The Railway Man is the story of Lomax’s experiences on the railway and his subsequent meeting with his watcher.
The early years Lomax is played by Jeremy Irvine. Colin Firth portrays him in later life, while Eric’s wife, Patti, who somehow managed to cope with a man twisted and shattered by his war experience, is played by Nicole Kidman. Hiroyuki Sanada takes the roles of the Japanese nemesis Nagase.
The Railway Man is a curiously underplayed film that, if you bear in mind the British Board of Film Classification’s tendency to allow quite brutal scenes in 12a films, is not especially violent in its portrayal, although there is one scene in which a Japanese guard beats Eric with a stick, causing serious injury, and later the prisoner is subjected to what the Americans later call coyly “waterboarding”.
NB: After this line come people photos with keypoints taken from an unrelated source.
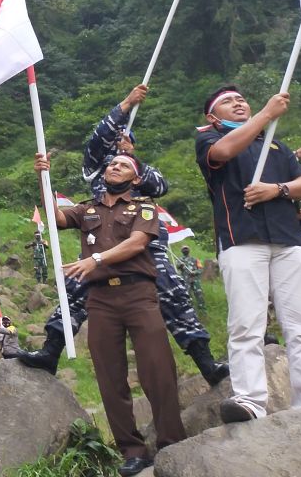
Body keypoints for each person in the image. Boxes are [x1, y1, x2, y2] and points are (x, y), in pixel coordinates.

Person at [21, 85, 229, 387]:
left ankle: (206, 362)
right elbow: (98, 138)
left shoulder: (142, 175)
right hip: (100, 242)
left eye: (125, 146)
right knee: (73, 291)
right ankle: (51, 351)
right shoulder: (96, 168)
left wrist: (134, 160)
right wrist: (127, 104)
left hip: (145, 245)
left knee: (173, 296)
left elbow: (161, 187)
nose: (118, 154)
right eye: (115, 149)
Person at [41, 152, 185, 477]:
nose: (113, 167)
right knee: (109, 375)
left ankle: (171, 440)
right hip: (100, 299)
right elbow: (56, 219)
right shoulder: (86, 208)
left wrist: (96, 260)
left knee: (157, 368)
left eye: (122, 165)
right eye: (111, 164)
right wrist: (44, 179)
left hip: (138, 293)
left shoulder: (144, 206)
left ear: (135, 179)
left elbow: (137, 243)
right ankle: (132, 450)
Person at [195, 85, 301, 423]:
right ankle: (250, 400)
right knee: (246, 324)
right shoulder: (209, 139)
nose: (237, 102)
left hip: (288, 239)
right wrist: (266, 113)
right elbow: (222, 153)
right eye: (227, 101)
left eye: (241, 98)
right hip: (242, 240)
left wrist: (275, 190)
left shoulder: (277, 144)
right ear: (213, 116)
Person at [175, 245, 205, 313]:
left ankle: (202, 310)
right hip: (186, 280)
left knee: (199, 295)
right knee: (187, 295)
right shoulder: (180, 260)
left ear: (189, 250)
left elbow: (200, 269)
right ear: (181, 251)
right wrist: (181, 265)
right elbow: (177, 267)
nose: (185, 250)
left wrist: (195, 272)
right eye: (184, 249)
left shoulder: (195, 259)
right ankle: (190, 311)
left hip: (195, 280)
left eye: (186, 248)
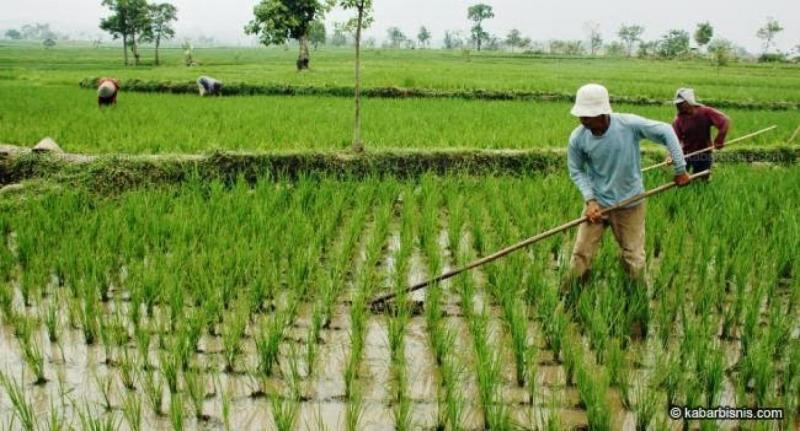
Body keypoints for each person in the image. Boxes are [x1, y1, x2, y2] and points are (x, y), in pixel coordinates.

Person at [564, 84, 691, 334]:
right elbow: (576, 170)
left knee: (633, 259)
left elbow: (666, 130)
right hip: (597, 206)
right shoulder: (578, 137)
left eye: (586, 115)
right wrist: (590, 200)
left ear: (601, 112)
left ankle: (635, 310)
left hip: (629, 205)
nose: (582, 119)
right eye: (581, 114)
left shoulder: (628, 125)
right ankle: (569, 305)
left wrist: (680, 168)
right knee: (580, 255)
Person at [671, 88, 730, 179]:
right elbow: (673, 140)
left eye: (681, 103)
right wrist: (671, 155)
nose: (678, 105)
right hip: (685, 155)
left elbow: (724, 121)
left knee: (701, 181)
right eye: (677, 104)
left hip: (704, 153)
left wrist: (719, 139)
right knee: (681, 181)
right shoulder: (678, 120)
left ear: (689, 101)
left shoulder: (705, 112)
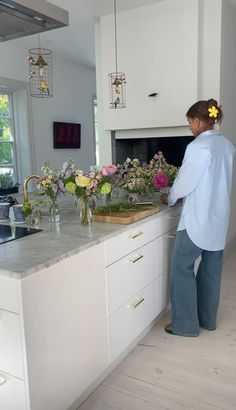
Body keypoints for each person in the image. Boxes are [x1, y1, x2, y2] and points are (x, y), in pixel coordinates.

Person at [160, 98, 235, 337]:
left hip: (196, 220)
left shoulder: (197, 148)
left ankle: (184, 325)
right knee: (211, 272)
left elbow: (184, 184)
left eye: (189, 123)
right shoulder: (227, 146)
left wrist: (170, 198)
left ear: (196, 120)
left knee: (181, 268)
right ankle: (207, 320)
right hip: (218, 219)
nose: (190, 128)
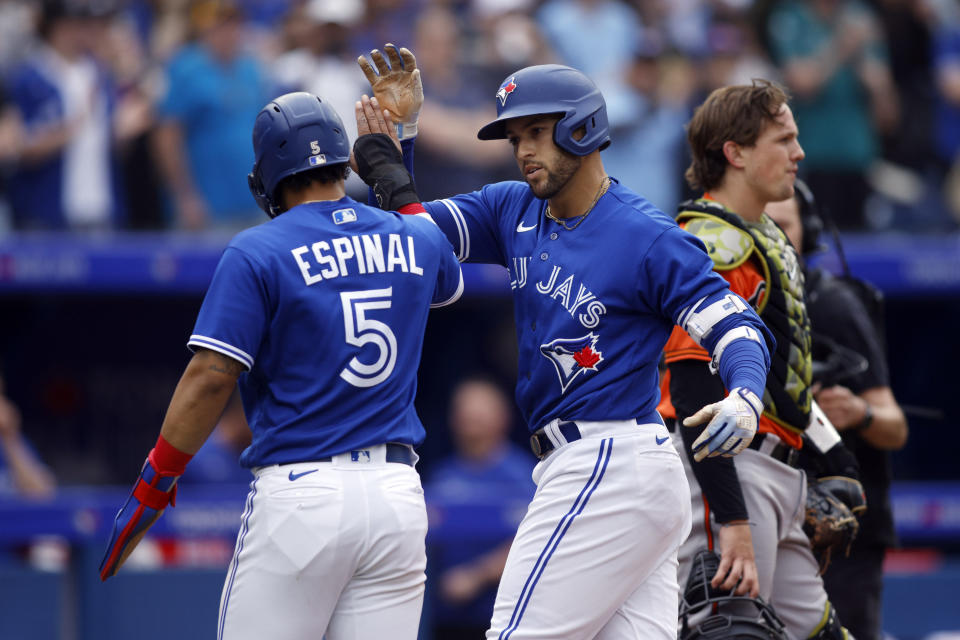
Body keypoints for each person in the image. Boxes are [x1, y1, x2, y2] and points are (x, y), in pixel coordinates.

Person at [353, 48, 774, 638]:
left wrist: (746, 395)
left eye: (537, 132)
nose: (523, 149)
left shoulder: (646, 235)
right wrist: (403, 143)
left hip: (609, 461)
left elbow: (733, 324)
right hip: (604, 470)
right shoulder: (513, 205)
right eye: (514, 137)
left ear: (583, 128)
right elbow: (419, 244)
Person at [99, 91, 464, 640]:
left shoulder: (258, 249)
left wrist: (157, 480)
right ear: (345, 160)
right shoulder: (413, 234)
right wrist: (397, 173)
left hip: (303, 491)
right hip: (397, 495)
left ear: (268, 177)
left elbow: (211, 377)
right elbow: (447, 279)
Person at [658, 80, 858, 638]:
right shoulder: (711, 241)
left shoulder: (764, 233)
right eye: (784, 139)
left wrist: (837, 461)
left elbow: (785, 381)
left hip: (778, 471)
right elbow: (692, 388)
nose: (799, 153)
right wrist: (734, 518)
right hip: (727, 470)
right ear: (736, 152)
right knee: (728, 631)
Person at [766, 181, 908, 640]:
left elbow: (895, 426)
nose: (774, 238)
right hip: (775, 516)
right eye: (763, 226)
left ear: (808, 231)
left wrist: (858, 413)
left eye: (784, 226)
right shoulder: (745, 299)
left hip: (848, 530)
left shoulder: (833, 304)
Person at [425, 377, 535, 640]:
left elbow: (536, 541)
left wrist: (476, 576)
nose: (470, 421)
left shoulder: (524, 475)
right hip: (444, 619)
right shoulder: (442, 475)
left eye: (480, 414)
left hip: (503, 619)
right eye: (465, 413)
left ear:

Both incidents are likely to linger long in the mind. Perhaps wisely the director Jonathan Teplitzky doesn’t go fully into the three years of unrelenting misery and punishment meted out to the prisoners of war. And yet, without this, the traumatised Eric post war, with his homicidal determination to confront Nagase – seem somehow diminished and muted.
This is a film about redemption, for Lomax and also for Nagase, who later became his great friend. It is also a story about how hard it is to hate forever, even though there are plenty of examples in the world today where people appear to be working hard to disprove the premise.
Firth offers a typically British approach to the portrayal of Lomax, one of bottled-up anger and fear which turns him into a reclusive traveller on – ironically – railways back in Britain, where he first meets Patti, played with equal restraint by Kidman.
Perhaps the most demanding role was that of Nagase, a product of his time who later recognised what evil had been done in the name of his country.
The Railway Man is a good history film, and it is a good film about human nature and the impact we can have upon one another’s lives.
The gentlest touch of additional cinematic dramatisation may just have lent the movie even more impact.